Today, years later, he acknowledged the assault and the subsequent reflection provided him with a different frame of reference as to how mentally-ill patients viewed the use of restraints in their treatment and whether, in their eyes, this constituted unprovoked violence.

Together with Sarah Rae, he created Promise, a proactive care initiative aimed at seeking out and embracing new ideas and, in the interests of patient-centred care, working to develop compassionate and creative alternatives for care of patients with mental illness.

This came against a background of 2013 research, which found huge variations in the use of restraint across England, with one centre reporting 38 incidents and another more than 3,000. There were also concerns about the face-down, or prone restraint method, plus related injuries, which numbered more than 1,000 in a single year.
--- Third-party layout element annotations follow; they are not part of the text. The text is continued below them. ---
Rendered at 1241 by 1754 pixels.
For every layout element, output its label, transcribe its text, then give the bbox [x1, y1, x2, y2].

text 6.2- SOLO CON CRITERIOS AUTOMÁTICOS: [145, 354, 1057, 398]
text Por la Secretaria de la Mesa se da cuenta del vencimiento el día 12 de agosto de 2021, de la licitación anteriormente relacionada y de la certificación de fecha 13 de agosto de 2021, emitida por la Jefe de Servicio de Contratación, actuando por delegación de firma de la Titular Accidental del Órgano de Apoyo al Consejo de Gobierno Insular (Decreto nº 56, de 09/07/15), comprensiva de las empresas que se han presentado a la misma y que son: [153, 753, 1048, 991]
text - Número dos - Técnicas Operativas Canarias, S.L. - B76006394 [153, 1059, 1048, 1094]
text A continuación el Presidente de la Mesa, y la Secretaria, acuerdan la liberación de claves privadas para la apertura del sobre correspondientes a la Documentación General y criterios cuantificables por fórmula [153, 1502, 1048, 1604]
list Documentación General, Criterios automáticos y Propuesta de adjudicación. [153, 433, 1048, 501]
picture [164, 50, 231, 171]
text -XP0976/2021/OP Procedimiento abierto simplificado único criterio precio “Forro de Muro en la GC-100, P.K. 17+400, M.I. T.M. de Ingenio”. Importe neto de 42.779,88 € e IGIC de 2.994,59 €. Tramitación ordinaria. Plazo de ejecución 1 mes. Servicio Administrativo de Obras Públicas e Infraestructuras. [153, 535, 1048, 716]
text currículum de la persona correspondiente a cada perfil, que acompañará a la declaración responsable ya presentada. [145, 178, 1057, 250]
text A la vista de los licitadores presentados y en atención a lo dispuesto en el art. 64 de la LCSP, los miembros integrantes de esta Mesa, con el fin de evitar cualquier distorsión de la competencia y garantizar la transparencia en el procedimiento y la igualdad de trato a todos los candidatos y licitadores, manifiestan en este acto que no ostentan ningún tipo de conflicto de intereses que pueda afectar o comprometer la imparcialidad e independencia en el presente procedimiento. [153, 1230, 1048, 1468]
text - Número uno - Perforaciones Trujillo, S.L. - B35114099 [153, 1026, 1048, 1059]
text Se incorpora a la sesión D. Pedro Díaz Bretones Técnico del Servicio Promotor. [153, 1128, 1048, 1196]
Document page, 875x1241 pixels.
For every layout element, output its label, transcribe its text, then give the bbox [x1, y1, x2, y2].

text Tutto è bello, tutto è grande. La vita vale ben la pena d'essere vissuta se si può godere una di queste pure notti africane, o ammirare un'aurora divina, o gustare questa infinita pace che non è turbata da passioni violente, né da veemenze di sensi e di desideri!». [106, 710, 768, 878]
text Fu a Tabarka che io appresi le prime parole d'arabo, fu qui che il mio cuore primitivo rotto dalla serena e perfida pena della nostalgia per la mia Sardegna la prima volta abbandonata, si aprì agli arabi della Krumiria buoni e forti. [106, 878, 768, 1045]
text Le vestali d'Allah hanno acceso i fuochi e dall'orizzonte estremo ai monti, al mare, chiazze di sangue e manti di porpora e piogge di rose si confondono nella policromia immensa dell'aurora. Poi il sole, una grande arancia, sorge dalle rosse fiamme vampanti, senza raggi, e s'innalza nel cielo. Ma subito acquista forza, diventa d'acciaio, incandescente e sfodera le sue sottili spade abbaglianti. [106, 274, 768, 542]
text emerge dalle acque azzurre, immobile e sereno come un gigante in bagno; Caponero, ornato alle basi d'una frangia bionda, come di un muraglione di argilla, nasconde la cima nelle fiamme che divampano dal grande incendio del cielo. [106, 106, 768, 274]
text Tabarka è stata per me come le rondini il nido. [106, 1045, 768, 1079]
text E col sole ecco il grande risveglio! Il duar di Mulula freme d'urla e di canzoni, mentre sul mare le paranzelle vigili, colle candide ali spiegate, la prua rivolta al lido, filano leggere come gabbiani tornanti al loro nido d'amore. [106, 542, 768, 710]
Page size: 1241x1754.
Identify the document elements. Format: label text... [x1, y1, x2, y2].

Kar Ray, also a consultant psychiatrist at Fulbourn Hospital in Cambridge, in the UK, pointed out that the use of mechanical constraints was commonplace in Europe and the developing world, and that he was sure “we can do better than this”.

“Our vision for Promise is to promote dignity by eliminating coercion in mental health.

“We need to have the courage to challenge the status quo, and not accept that because things have been this way for a long time, we should carry on this way,” he told delegates at the World Psychiatric Association Conference in Cape Town this week.

They had started with five founding members, and were now 30 strong, and were constantly attracting more people keen on sharing and celebrating good practice.

For caregivers, Kar Ray stressed that Promise’s message was clear: “We must contain the situation to keep patients and caregivers safe. But every time we lay hands on a patient is an opportunity for us to think whether there was something better we could have done upstream, ahead of the situation developing.
“If we can enhance the patient experience, maybe those situations don’t necessarily have to happen in the first place,” he said.

“Perhaps it’s not a necessary evil. Perhaps we are just stuck in the limitations of the past. And perhaps we need to shift out of that mindset, into a future full of possibilities,” he said.